“The Ghosts of Denver: Capitol Hill,” by Phil Goodstein (New Social Publications)
Flipping through Phil Goodstein’s “The Ghosts of Denver: Capitol Hill,” you can’t help but ask, “Where did this guy get all his information?” The book is crammed with thousands of names, addresses and dates. I counted 48 on one page.
But the amazing thing is, Goodstein blends them all into a readable narrative of who lived where and when on Capitol Hill from the 1860s to the present day. Interspersed are tidbits of Denver history and, of course, there is Goodstein’s wonderful sense of outrage at one-way streets, the loss of historic buildings for parking lots and bland apartment buildings. While Goodstein talks about the haunts that inhabit the structures, it is the buildings themselves that are often the hosts.
Goodstein writes about the well-known mansions along Grant Street, known as Millionaires Row, but he also includes lesser-known facts about buildings on Capitol Hill. Colfax Ave. A and B (just behind Tommy’s Thai) dissect a block horizontally to add more dwellings. The idea was residents would ride the trolley so didn’t need garages, which means parking is a problem today.
There are also old-time favorites that may be short on historical significance but long on childhood memories, like Russell Stovers’ bungalow and Collins bike shop.
The original volume came out in 1996; Goodstein has cut some parts, expanded others and updated it. One conclusion: Hippies aren’t the threat they were 25 years ago, but there is a “civic schizophrenia” in Capitol Hill today, caused by the many directions in which it is pulled.
“On the Plains, and Among the Peaks,” by Mary Dartt, edited by Julie McCown (University Press of Colorado)
When a friend chastised Martha Maxwell, the naturalist and taxidermist, for killing so many birds and animals for her displays, Maxwell responded to her carnivorous friend: “I leave it to you; which is more cruel? To kill to eat, or kill to immortalize?”
Maxwell immortalized a great number of antelope and elks, buffalo and cougars, and almost every bird that flew in the Colorado skies. She mounted and displayed them in realistic settings in museums and exhibitions. She kept a porcupine as a pet and found it amusing when rats stole her supply of dried apples. When she found the apples hidden under the floor, she retrieved them and placed them in a secure place in the pantry.
Maxwell was well-known in the 1870s when her half-sister, Mary Dartt, wrote “On the Plains, and Among the Peaks,” a biography of Maxwell. Dartt was well aware of her half-sister’s accomplishments — and of the sexism she faced. An exhibition visitor asked Dartt, “Can it be possible anyone wishes to believe a woman did all this? Did she kill any of the animals?”
Indeed, she did. All of them.

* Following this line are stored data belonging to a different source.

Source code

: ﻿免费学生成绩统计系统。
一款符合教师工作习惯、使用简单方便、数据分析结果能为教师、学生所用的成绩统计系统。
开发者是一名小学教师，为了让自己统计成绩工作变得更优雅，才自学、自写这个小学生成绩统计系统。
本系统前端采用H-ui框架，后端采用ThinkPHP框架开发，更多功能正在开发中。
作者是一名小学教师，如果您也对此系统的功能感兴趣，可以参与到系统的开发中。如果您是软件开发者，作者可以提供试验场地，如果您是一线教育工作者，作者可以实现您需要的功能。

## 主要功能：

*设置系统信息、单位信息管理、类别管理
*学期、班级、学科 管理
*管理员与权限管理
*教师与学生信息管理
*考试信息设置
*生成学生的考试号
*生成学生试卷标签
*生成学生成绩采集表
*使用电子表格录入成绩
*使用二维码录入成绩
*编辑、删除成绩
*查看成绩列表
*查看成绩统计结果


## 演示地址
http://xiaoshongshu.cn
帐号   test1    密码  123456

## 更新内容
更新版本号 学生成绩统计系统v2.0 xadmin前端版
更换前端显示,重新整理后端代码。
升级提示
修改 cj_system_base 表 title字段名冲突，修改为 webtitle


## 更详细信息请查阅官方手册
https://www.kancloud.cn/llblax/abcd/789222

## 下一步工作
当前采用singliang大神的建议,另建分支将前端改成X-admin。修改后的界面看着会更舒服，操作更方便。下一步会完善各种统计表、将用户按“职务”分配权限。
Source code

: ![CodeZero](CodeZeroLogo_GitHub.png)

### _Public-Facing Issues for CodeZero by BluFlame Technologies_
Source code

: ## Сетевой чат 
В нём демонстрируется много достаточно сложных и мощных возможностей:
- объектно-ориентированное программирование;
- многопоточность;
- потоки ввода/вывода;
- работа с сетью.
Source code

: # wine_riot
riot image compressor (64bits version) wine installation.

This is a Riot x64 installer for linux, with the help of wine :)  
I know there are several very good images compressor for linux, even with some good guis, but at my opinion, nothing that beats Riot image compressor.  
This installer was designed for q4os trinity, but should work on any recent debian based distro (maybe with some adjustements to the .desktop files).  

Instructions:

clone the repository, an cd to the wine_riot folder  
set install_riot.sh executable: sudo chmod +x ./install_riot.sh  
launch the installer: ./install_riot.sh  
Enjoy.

Maxwell faced not only the incredulity but the disdain of those who felt that hunting was not woman’s work.
Nearly 150 years after it was written, “On the Plains, and Among the Peaks” is an eminently readable biography of Maxwell, well written and filled with 19th-century humor. Editor Julie McCown adds some 150 footnotes clarifying and expanding the original text.
“Life Is A Game,” by G.K. “Joe” Guennel and Flint Whitlock (Cable Publishing)
Shortly after World War II, G.K. “Joe” Guennel, an interrogator with the U.S. Army, organized soccer teams made up of GIs and displaced persons. Guennel was stationed at a POW compound in Germany, where German POWs watched the games from their windows and applauded the plays. A field marshall sent word thanking Guennel for the entertainment. Guennel shot back: I didn’t start the soccer games to entertain you and your fellow prisoners.
“Life Is A Game,” written by Guennel with the help of Colorado author Flint Whitlock, is an autobiography of Guennel and his years as a World War II interrogator and later a soccer great and member of the U.S. Soccer Hall of Fame.
Guennel tells of being at Berchtesgaden shortly after American troops arrived. Another time, while Gruennel was taking a walk, he was approached by a German captain and 30 members of his company who wanted to surrender.
Guennel was born in Germany and came to the U.S. as a boy, so he was a native German speaker (as were most of the interrogators he worked with). Among the prisoners who Guennel interrogated were the mistresses of Dr. Robert Ley and Heinrich Himmler. Hedwig Potthast, Himmler’s mistress, told Guennel that Ley obtained poison for many top Nazis. (Ley’s poison was confiscated, and he had to use a piece of towel attached to a pipe to hang himself.)
Following the war, Guennel promoted soccer in the U.S. and in Colorado, after moving to Littleton to work for Marathon Oil, in 1961.